И, снова вернувшись к Алеше, стал рассказывать, что в начале века уже вовсю снимали кино. До этого были только инсценировки «Карамазовых», а тут вышел фильм, в котором Алешу сыграл молодой мхатовский актер Владимир Попов. В театрах эту роль получали самые знаменитые актеры, но, как и Попов, хорошо ее не сыграл никто. Всем им в роли Алеши было неуютно, оттого они играли натужно и деланно, часто фальшивили.
«Среди людей, близких нашему дому, – объяснял отец, – часто говорили, что играть Алешу должен не Астангов или, например, Охлопков, а я. Это вообще не актерская роль, ты или натуральный, всамделишный Алеша: так понимаешь жизнь, так живешь, – или должен отойти в сторону.
По мнению родни, – продолжал отец, – я не просто на него походил. Говорили, что, стоит мне войти в комнату, у всех ощущение, что вошел Алеша, что если Достоевский с кого и писал младшего Карамазова, то с меня. Сходство было и внешним. Мать, желая меня приласкать, говорила, что у меня Алешина улыбка и его глаза, вообще есть какая-то ясность, которая дается лишь одним – любовью, состраданием к людям.
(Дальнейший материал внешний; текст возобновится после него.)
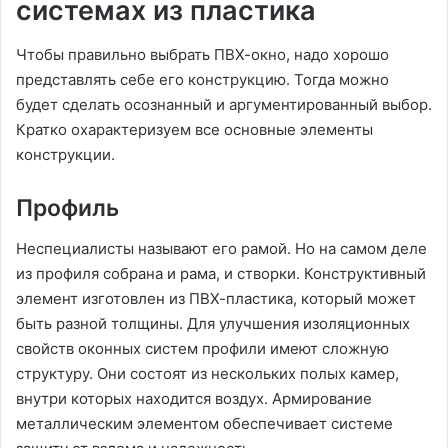
системах из пластика
Чтобы правильно выбрать ПВХ-окно, надо хорошо
представлять себе его конструкцию. Тогда можно
будет сделать осознанный и аргументированный выбор.
Кратко охарактеризуем все основные элементы
конструкции.
Профиль
Неспециалисты называют его рамой. Но на самом деле
из профиля собрана и рама, и створки. Конструктивный
элемент изготовлен из ПВХ-пластика, который может
быть разной толщины. Для улучшения изоляционных
свойств оконных систем профили имеют сложную
структуру. Они состоят из нескольких полых камер,
внутри которых находится воздух. Армирование
металлическим элементом обеспечивает системе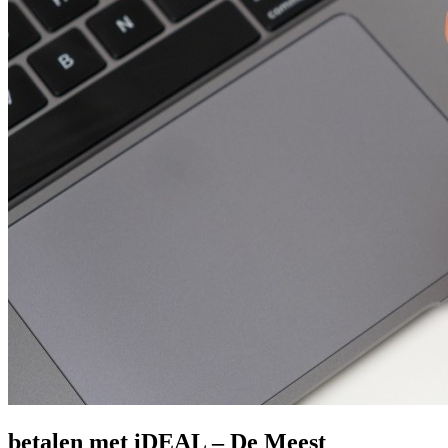
betalen met iDEAL – De Meest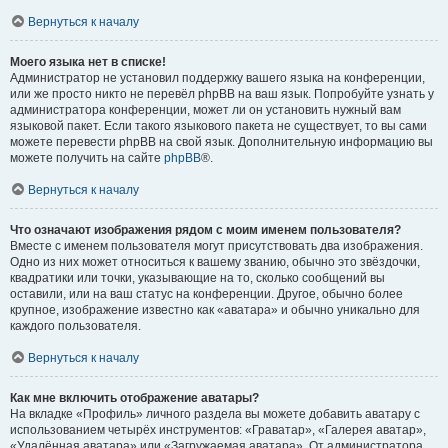
Вернуться к началу
Моего языка нет в списке!
Администратор не установил поддержку вашего языка на конференции,
или же просто никто не перевёл phpBB на ваш язык. Попробуйте узнать у
администратора конференции, может ли он установить нужный вам
языковой пакет. Если такого языкового пакета не существует, то вы сами
можете перевести phpBB на свой язык. Дополнительную информацию вы
можете получить на сайте
phpBB
®.
Вернуться к началу
Что означают изображения рядом с моим именем пользователя?
Вместе с именем пользователя могут присутствовать два изображения.
Одно из них может относиться к вашему званию, обычно это звёздочки,
квадратики или точки, указывающие на то, сколько сообщений вы
оставили, или на ваш статус на конференции. Другое, обычно более
крупное, изображение известно как «аватара» и обычно уникально для
каждого пользователя.
Вернуться к началу
Как мне включить отображение аватары?
На вкладке «Профиль» личного раздела вы можете добавить аватару с
использованием четырёх инструментов: «Граватар», «Галерея аватар»,
«Удалённая аватара» или «Загружаемая аватара». От администратора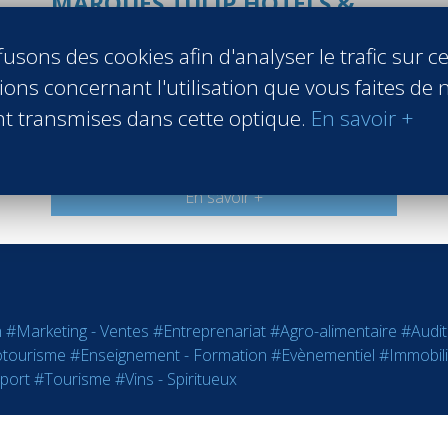
MARQUES TULIP HOTELS &
RESIDENCES / HOSHO
(HOSTEL)
usons des cookies afin d'analyser le trafic sur ce
ons concernant l'utilisation que vous faites de n
Louvre Hotels Group
t transmises dans cette optique.
En savoir +
Puteaux France
Promo 1991
En savoir +
n
#Marketing - Ventes
#Entreprenariat
#Agro-alimentaire
#Audit
tourisme
#Enseignement - Formation
#Evènementiel
#Immobili
port
#Tourisme
#Vins - Spiritueux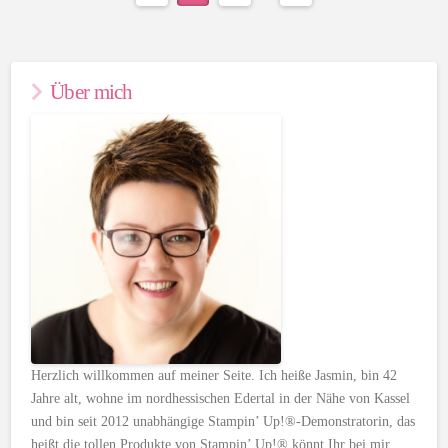
Über mich
Herzlich willkommen auf meiner Seite. Ich heiße Jasmin, bin 42
Jahre alt, wohne im nordhessischen Edertal in der Nähe von Kassel
und bin seit 2012 unabhängige Stampin’ Up!®-Demonstratorin, das
heißt die tollen Produkte von Stampin’ Up!® könnt Ihr bei mir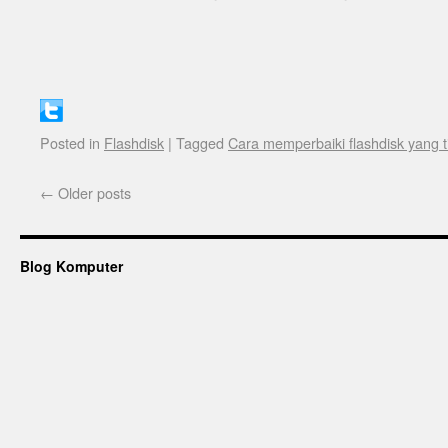
Posted in
Flashdisk
|
Tagged
Cara memperbaiki flashdisk yang t
←
Older posts
Blog Komputer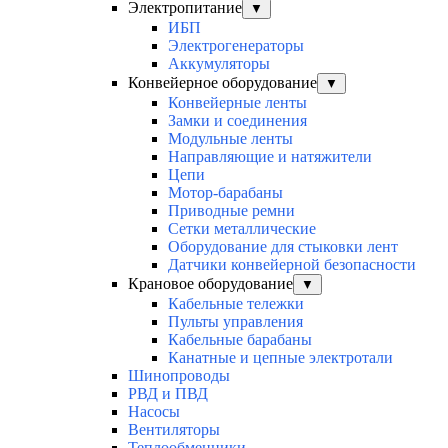
Электропитание
▼
ИБП
Электрогенераторы
Аккумуляторы
Конвейерное оборудование
▼
Конвейерные ленты
Замки и соединения
Модульные ленты
Направляющие и натяжители
Цепи
Мотор-барабаны
Приводные ремни
Сетки металлические
Оборудование для стыковки лент
Датчики конвейерной безопасности
Крановое оборудование
▼
Кабельные тележки
Пульты управления
Кабельные барабаны
Канатные и цепные электротали
Шинопроводы
РВД и ПВД
Насосы
Вентиляторы
Теплообменники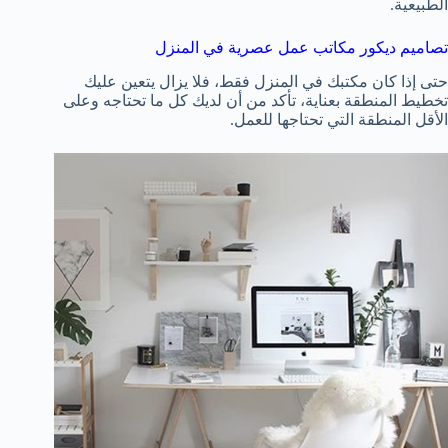
الطبيعية.
تصاميم ديكور مكاتب عمل عصرية في المنزل
حتى إذا كان مكتبك في المنزل فقط، فلا يزال يتعين عليك
تخطيط المنطقة بعناية، تأكد من أن لديك كل ما تحتاجه وعلى
الأقل المنطقة التي تحتاجها للعمل.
Правда, отец держался особняком. Он хоть и соглашался, что я хороший, добрый мальчик, – карамазовские параллели его не радовали. Он не скрывал, что мое намеренье не поступать в университет ему не нравится. Объяснял матери, что чувствует во мне страх: я боюсь жизни, в которой добро и зло так проросли друг в друга, что уже и не разберешь, где что, не отделишь одно от другого. Повторял, что оттого грех меня и страшит: я убежден, что иначе как за монастырскими стенами от него не спастись.
В общем-то, – говорил отец, – я был с ним согласен, – и продолжал: – не замечать подобных разговоров было трудно. Я не раз перечитывал роман Достоевского, – объяснял он тогда же, – некоторое сходство между собой и Алешей видел, но его не преувеличивал. Какие-то карамазовские задатки у меня несомненно были, я был незлой ребенок, если видел калеку, видел голодного, разутого, раздетого – любого несчастного человека, – подолгу молился за него, плакал. Мне казалось, что иначе и быть не может, – когда молится чистое, невинное дитя, Господь всегда отзывается. Значит, я могу здесь помочь.